> _GOAL OF THE EXERCISE_
Look through the entries below for the string "range", and copy each line where it is found.

*** DATA TO USE ***

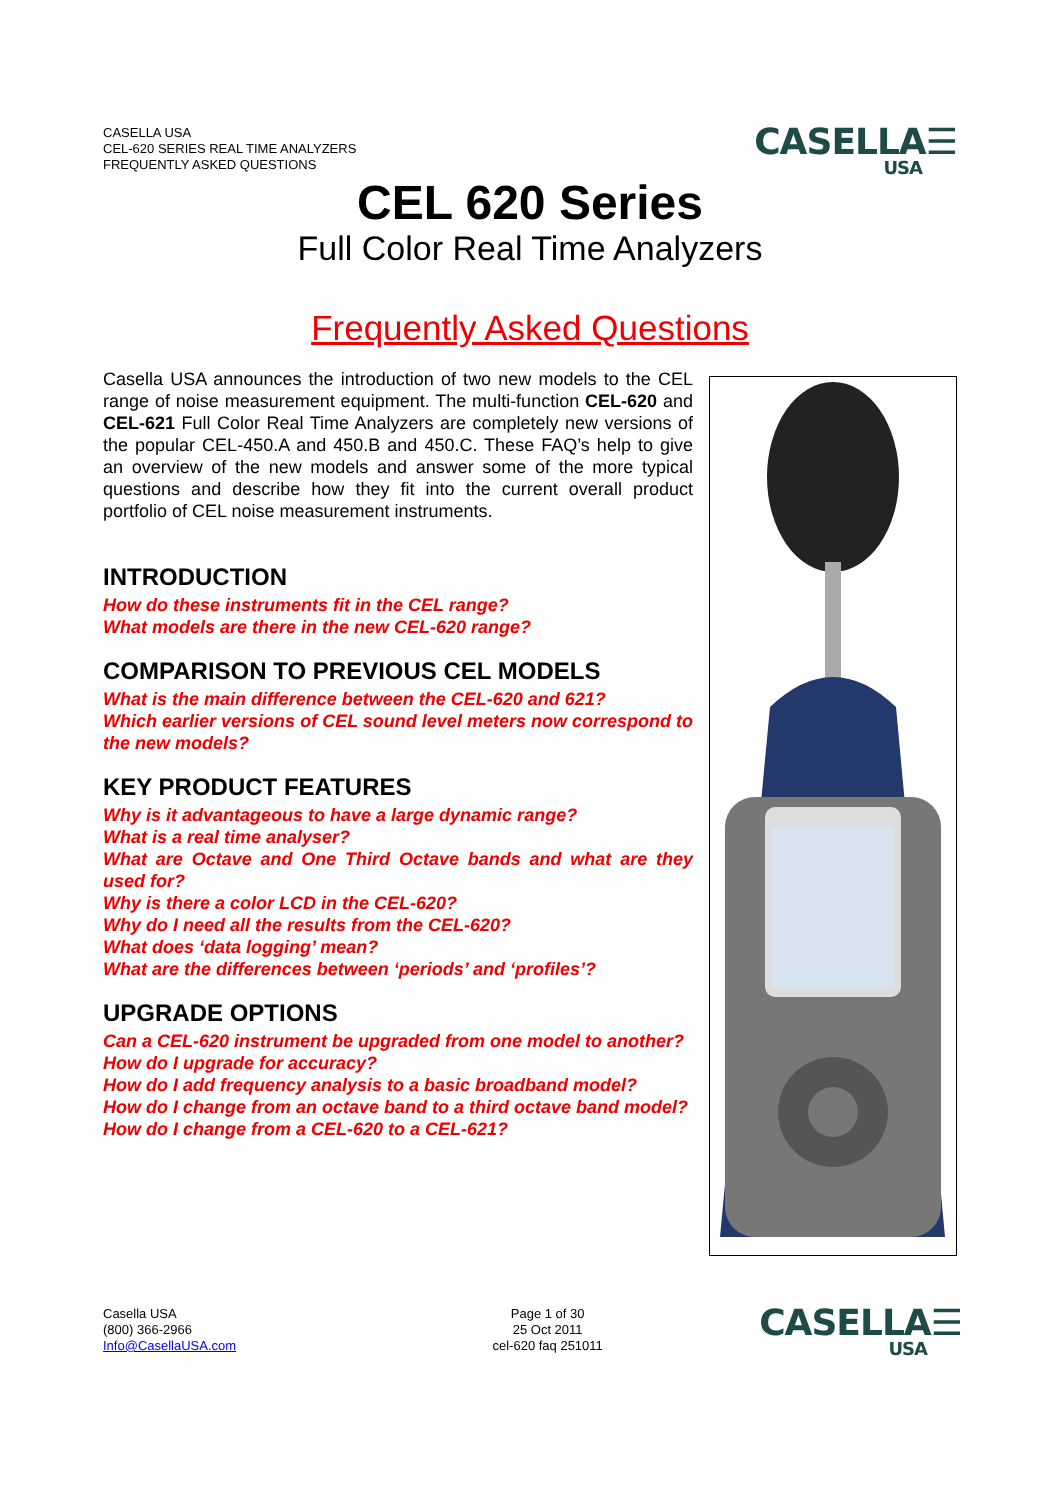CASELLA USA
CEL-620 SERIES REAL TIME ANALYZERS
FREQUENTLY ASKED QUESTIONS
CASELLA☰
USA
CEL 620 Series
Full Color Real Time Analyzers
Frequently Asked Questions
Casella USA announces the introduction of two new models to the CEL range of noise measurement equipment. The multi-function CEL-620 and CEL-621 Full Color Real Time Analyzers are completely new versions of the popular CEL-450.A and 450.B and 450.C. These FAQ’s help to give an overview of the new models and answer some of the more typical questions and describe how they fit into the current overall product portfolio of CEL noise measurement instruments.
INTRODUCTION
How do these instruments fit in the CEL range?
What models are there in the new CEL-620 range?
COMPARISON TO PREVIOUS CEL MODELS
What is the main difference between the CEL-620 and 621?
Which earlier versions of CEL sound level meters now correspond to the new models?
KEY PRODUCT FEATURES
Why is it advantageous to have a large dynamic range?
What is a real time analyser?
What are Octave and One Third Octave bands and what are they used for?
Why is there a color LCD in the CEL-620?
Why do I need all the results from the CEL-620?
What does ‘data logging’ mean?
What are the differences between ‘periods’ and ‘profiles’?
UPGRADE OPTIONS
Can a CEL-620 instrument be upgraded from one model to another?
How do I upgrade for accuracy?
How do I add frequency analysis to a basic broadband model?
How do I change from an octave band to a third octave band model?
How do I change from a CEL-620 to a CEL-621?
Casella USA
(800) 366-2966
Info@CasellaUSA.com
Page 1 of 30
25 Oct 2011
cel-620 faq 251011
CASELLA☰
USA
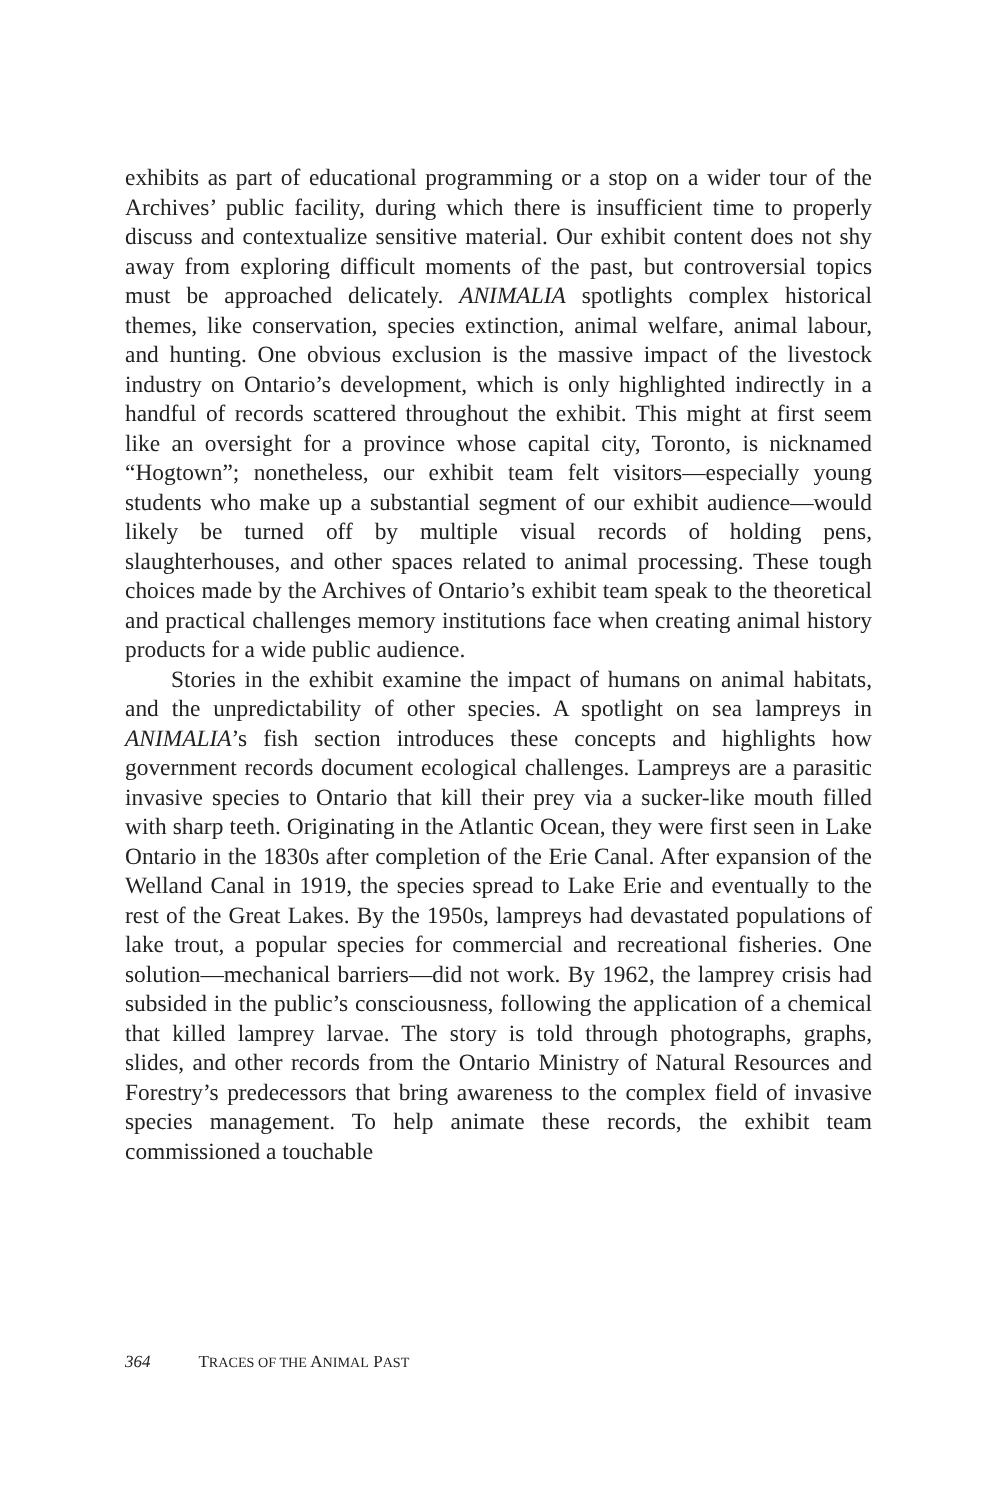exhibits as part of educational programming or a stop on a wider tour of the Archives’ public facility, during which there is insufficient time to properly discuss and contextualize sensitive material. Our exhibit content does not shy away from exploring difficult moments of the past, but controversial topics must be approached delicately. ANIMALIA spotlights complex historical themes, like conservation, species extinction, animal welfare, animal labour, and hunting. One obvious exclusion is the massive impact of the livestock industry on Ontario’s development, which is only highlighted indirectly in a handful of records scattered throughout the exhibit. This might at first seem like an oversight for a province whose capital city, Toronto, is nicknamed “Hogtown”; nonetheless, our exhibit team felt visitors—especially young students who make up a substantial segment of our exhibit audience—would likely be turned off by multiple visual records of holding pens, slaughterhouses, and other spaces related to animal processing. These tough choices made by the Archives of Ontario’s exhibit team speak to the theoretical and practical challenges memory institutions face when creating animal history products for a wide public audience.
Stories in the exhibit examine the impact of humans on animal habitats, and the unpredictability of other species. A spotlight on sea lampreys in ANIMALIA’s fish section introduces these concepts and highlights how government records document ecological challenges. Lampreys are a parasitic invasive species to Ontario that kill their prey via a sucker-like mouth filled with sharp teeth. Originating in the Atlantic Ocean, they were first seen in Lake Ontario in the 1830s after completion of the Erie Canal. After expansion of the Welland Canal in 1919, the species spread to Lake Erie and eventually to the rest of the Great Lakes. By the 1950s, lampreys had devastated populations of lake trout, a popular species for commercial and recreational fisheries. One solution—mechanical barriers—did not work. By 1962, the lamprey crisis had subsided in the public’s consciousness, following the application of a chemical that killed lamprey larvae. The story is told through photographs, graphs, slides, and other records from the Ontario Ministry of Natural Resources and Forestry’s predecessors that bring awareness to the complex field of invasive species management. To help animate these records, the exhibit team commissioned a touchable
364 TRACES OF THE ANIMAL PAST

*** End of DATA TO USE ***

> _ANSWER SECTION_
Casella USA announces the introduction of two new models to the CEL range of noise measurement equipment. The multi-function CEL-620 and CEL-621 Full Color Real Time Analyzers are completely new versions of the popular CEL-450.A and 450.B and 450.C. These FAQ’s help to give an overview of the new models and answer some of the more typical questions and describe how they fit into the current overall product portfolio of CEL noise measurement instruments.
How do these instruments fit in the CEL range?
What models are there in the new CEL-620 range?
Why is it advantageous to have a large dynamic range?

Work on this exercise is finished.